In 1972, the Chinese masses learn of the death of Marshal Lin Biao, the regime's Number Two and Mao's designated successor. The circumstances are astounding: After an attempt to assassinate Mao, Lin Biao flees with his family to the Soviet Union aboard a plane which crashes in Mongolia, killing all passengers.
"The Conspiracy and Death of Lin Biao" is published in New York in 1983 under the pseudonym of Yao Ming-Le. The French edition is brilliantly prefaced by Sinologist Simon Leys, who enumerates the official version's key inconsistencies:
1. Since he controlled the army, Lin Biao was in reality already the most powerful man in China. Therefore, why assassinate Mao? Lin Biao had only to wait a few years for all the trappings of power to come his way.

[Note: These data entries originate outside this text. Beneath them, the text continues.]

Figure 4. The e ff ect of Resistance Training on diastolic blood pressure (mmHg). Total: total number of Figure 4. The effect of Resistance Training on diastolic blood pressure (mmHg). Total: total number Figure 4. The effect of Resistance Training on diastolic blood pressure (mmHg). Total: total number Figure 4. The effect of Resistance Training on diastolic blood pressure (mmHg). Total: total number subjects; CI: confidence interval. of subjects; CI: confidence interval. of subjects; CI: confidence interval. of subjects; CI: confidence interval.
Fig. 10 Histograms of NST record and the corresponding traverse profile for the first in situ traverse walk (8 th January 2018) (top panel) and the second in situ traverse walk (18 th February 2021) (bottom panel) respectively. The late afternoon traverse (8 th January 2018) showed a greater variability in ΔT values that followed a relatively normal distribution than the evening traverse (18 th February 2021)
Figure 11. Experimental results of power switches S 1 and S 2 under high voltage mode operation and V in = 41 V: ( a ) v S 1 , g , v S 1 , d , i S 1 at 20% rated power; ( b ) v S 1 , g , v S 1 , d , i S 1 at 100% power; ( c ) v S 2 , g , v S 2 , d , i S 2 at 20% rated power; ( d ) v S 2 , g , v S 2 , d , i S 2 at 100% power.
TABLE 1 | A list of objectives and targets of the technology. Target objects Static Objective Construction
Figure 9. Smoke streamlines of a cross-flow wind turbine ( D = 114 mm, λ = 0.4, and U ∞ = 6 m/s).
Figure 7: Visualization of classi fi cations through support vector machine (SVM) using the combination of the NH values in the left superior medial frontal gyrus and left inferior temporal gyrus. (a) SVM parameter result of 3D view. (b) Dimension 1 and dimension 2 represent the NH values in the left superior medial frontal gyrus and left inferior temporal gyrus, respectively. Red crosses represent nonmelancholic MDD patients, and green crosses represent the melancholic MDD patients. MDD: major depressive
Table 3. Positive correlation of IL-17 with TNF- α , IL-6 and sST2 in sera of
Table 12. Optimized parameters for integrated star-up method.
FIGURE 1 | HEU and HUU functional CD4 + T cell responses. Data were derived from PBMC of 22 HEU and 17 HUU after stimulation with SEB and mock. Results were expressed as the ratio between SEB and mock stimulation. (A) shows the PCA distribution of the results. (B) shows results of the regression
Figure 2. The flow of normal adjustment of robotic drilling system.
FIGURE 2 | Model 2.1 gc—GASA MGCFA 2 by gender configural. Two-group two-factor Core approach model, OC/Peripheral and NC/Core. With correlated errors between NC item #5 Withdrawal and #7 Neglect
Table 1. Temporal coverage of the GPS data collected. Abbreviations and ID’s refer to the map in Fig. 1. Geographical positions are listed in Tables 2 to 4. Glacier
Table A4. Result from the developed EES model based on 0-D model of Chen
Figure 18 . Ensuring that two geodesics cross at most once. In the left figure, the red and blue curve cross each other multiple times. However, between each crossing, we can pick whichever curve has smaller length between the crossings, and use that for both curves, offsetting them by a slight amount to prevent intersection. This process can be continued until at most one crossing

2. Let's concede Lin Biao may have been a tad impatient. His talents as a strategist, his position at the head of the army and his political alliances practically guaranteed success. But his coup d'état failed without a gunshot.
3. Why would Lin Biao flee to the Soviet Union? It was a hostile country where he hadnt a chance of finding serious support, even with a new official status of "revisionist" and "traitor". The southern coastal province of Guangdong would, on the contrary, have been an excellent site to which to retreat and eventually serve as a base for a military counterattack against Mao.
4. Lin Biao's plane crashed in Mongolia, a Soviet zone of influence. Therefore the Russians had immediate access to the crash site. They repeatedly declared that Lin Biao was not among the passengers. (As Lin Biao had gone years earlier in to the Soviet Union for medical treatment, the Russians had the necessary info to identify his corpse with certitude).
So, what really happened between Lin Biao and Mao Ze-Dong? More than thirty-five years after Lin Biao's death, the communist authorities are still not willing to tell us. From this, we can deduce that the truth is not flattering to Mao or the Party. One thing is more or less certain: Lin Biao was eliminated in Beijing on Mao's orders. The Marshals family and close friends then panicked and fled aboard an Air Force Trident. The one which crashed in Mongolia.